▸ TASK 1
Reproduce word for word the passage of the MATLAB introduction below, from "First Steps" to "supplies that automatically.".
▸ TASK 2
Render this sentence from the MATLAB introduction below into Spanish: "You can assign numerical values to variables for use in subsequent calculations."

▸ TEXT SHOWN
MATLAB



INTRODUCTION TO MATLAB

Padmanabhan Seshaiyer

First Steps

You should start MATLAB by simply typing matlab if you are working on a Unix system or just by double clicking the MATLAB icon if you are using a Windows based system. If all goes well you will see a MATLAB prompt

>>

inviting you to initiate a calculation. In what follows, any line beginning with >> indicates typed input to MATLAB. You are expected to type what follows by not the >> prompt itself. MATLAB supplies that automatically.

 

Arithmetic with MATLAB

MATLAB understands the basic arithmetic operations: +, -, *, /. Powers are indicated with ^, thus typing

>> 5*4 + 3^2

and pressing enter, results in

ans =

29

The laws of precedence are built in but if in doubt, you should put parentheses appropriately. For example,

>> 7+3*(2/(8-2))

ans =

8

The sort of elementary functions familiar on hand calculators are also available. For example,

>> sqrt(3^2+4*4)

ans =

5

>> exp(log(3.2))

ans =

3.2

Using Variables

You can assign numerical values to variables for use in subsequent calculations. For example the volume of a sphere can be calculated via the following sequence:

>> radius = 3;

>> volume=(4/3)*pi*radius^3

volume =

113.0973

Note that the first line did not seem to produce a result in screen. When MATLAB encounters an instruction followed by a semi-colon ; it suppresses any visual confirmation. It really does obey the instruction and records the value of the variable in the memory. This is useful if you want to avoid cluttering up the screen with intermediate results. Each variable must somehow be assigned before you make use of it in further calculations. For example if you have followed the above example with,

>> x=4*pi*radius*h

you should get the result,

??? Undefined function or variable 'h'

This is self-explanatory. If you now type

>> h=3;

>> x=4*pi*radius*h

you should have more success. Incidentally, a quick way of repeating a previous MATLAB instruction is to press the ‘up-arrow’ key until you recover the command you need. You may also use the sideways arrows to modify any of the previous commands.

Human pose keypoint data:

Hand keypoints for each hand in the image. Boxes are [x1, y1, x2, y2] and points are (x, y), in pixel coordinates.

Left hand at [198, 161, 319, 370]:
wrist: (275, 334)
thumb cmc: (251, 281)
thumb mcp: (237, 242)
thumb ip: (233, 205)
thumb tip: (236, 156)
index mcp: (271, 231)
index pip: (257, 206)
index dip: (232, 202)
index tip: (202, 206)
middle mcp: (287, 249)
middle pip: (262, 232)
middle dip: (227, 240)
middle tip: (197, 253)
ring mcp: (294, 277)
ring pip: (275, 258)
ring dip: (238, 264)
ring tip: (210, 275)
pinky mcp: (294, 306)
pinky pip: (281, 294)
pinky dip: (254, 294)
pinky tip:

▸ WORKED SOLUTION 1
First Steps

You should start MATLAB by simply typing matlab if you are working on a Unix system or just by double clicking the MATLAB icon if you are using a Windows based system. If all goes well you will see a MATLAB prompt

>>

inviting you to initiate a calculation. In what follows, any line beginning with >> indicates typed input to MATLAB. You are expected to type what follows by not the >> prompt itself. MATLAB supplies that automatically.

▸ WORKED SOLUTION 2
Puede asignar valores numéricos a variables para usarlos en cálculos posteriores.